As soon as the line containing "Gain on sale" appears in the material below, start returning lines exactly, and end with the line containing "85,209 | | | (143,197) |".

#### GIVEN DATA ####

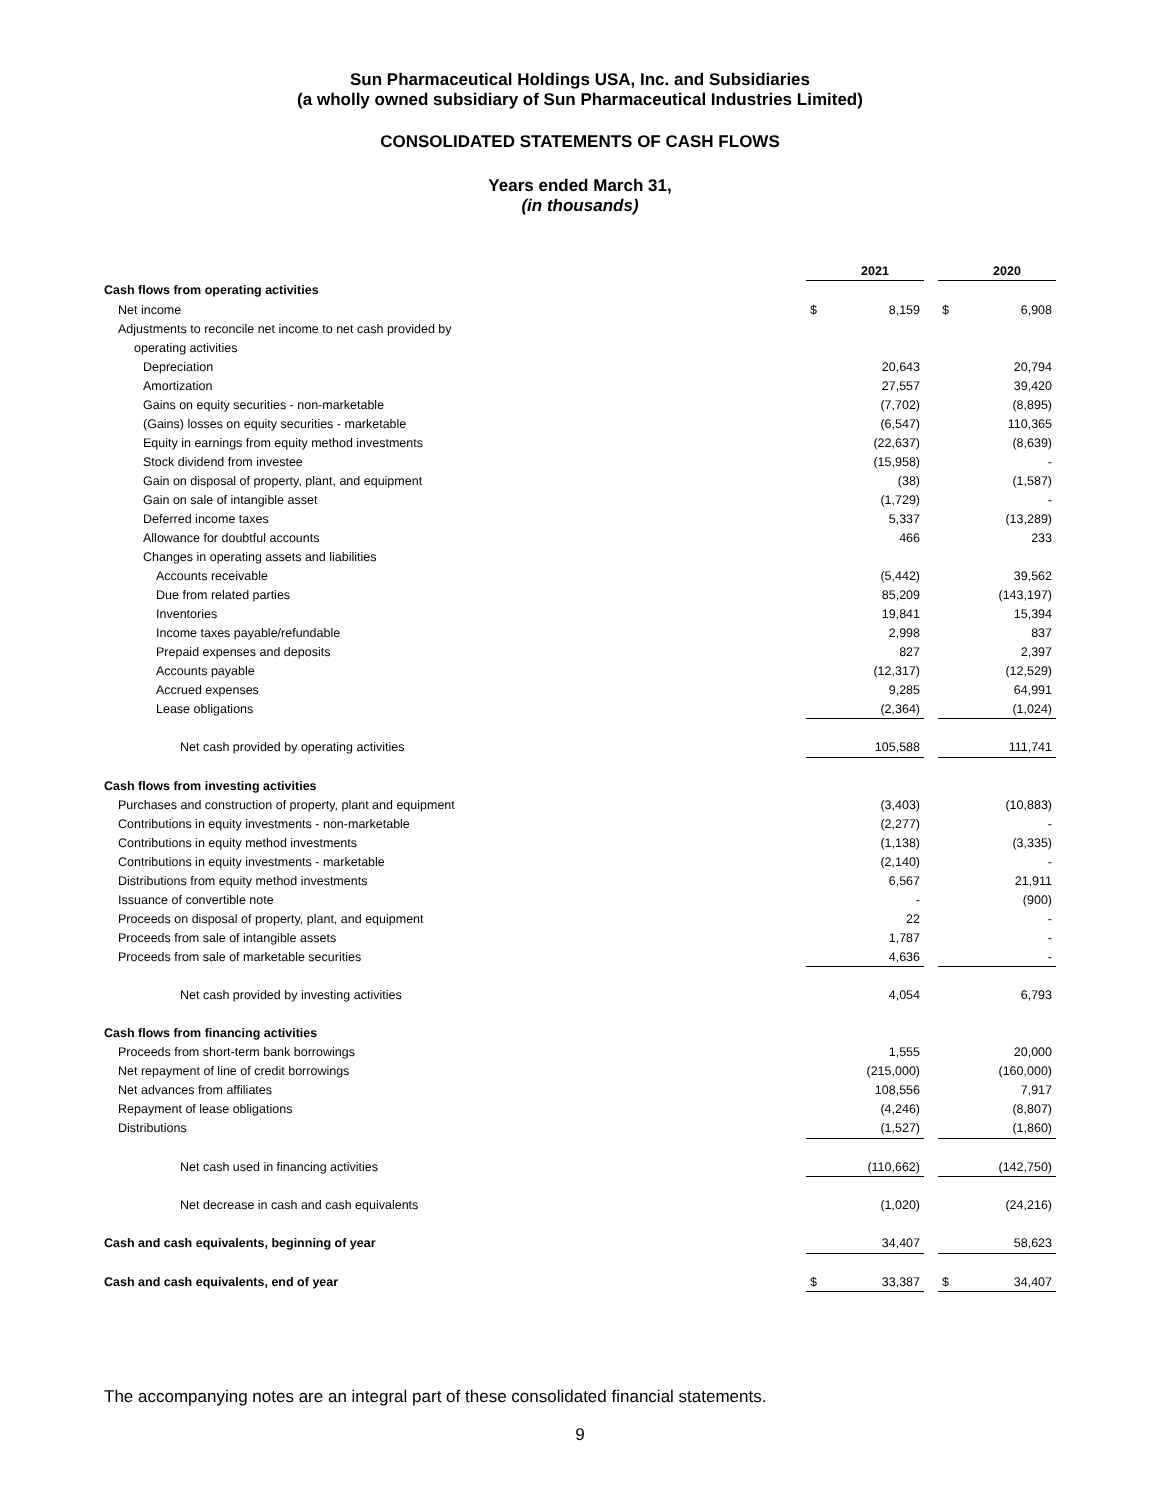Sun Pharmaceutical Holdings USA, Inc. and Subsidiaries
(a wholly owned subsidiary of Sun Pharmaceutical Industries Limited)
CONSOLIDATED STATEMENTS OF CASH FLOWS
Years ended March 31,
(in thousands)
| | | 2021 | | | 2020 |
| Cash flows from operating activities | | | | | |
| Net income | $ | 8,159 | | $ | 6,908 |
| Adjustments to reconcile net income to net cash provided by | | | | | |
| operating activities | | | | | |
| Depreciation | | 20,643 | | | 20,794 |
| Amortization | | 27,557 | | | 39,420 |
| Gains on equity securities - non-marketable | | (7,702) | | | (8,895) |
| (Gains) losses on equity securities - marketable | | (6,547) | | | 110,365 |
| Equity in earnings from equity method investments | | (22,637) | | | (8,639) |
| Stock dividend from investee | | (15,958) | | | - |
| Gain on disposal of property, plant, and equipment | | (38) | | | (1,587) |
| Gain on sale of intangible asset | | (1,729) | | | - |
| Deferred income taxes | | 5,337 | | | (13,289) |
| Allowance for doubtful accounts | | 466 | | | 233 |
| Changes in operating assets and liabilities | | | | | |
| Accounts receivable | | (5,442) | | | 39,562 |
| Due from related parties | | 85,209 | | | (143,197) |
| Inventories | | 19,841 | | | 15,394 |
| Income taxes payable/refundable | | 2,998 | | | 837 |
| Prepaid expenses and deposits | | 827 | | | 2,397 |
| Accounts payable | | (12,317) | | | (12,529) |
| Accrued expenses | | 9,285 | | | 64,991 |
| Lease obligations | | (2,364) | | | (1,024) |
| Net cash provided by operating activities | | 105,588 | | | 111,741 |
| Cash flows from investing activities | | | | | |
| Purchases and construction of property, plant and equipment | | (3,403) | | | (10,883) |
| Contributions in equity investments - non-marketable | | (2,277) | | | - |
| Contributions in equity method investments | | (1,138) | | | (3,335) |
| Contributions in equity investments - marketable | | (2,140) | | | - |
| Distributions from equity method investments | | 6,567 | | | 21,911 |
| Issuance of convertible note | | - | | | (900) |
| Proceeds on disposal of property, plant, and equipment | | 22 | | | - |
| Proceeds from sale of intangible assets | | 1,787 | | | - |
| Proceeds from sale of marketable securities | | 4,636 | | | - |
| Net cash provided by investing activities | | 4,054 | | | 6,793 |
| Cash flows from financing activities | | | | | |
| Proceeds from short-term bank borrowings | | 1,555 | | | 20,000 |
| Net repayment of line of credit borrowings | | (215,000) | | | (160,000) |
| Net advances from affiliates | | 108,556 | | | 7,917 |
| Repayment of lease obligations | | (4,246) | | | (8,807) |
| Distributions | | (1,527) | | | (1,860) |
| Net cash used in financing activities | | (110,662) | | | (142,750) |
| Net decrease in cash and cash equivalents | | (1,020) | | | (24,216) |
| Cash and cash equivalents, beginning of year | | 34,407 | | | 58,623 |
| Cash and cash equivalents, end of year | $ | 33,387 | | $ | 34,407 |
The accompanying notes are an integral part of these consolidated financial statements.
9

####

THE ANSWER:
| Gain on sale of intangible asset | | (1,729) | | | - |
| Deferred income taxes | | 5,337 | | | (13,289) |
| Allowance for doubtful accounts | | 466 | | | 233 |
| Changes in operating assets and liabilities | | | | | |
| Accounts receivable | | (5,442) | | | 39,562 |
| Due from related parties | | 85,209 | | | (143,197) |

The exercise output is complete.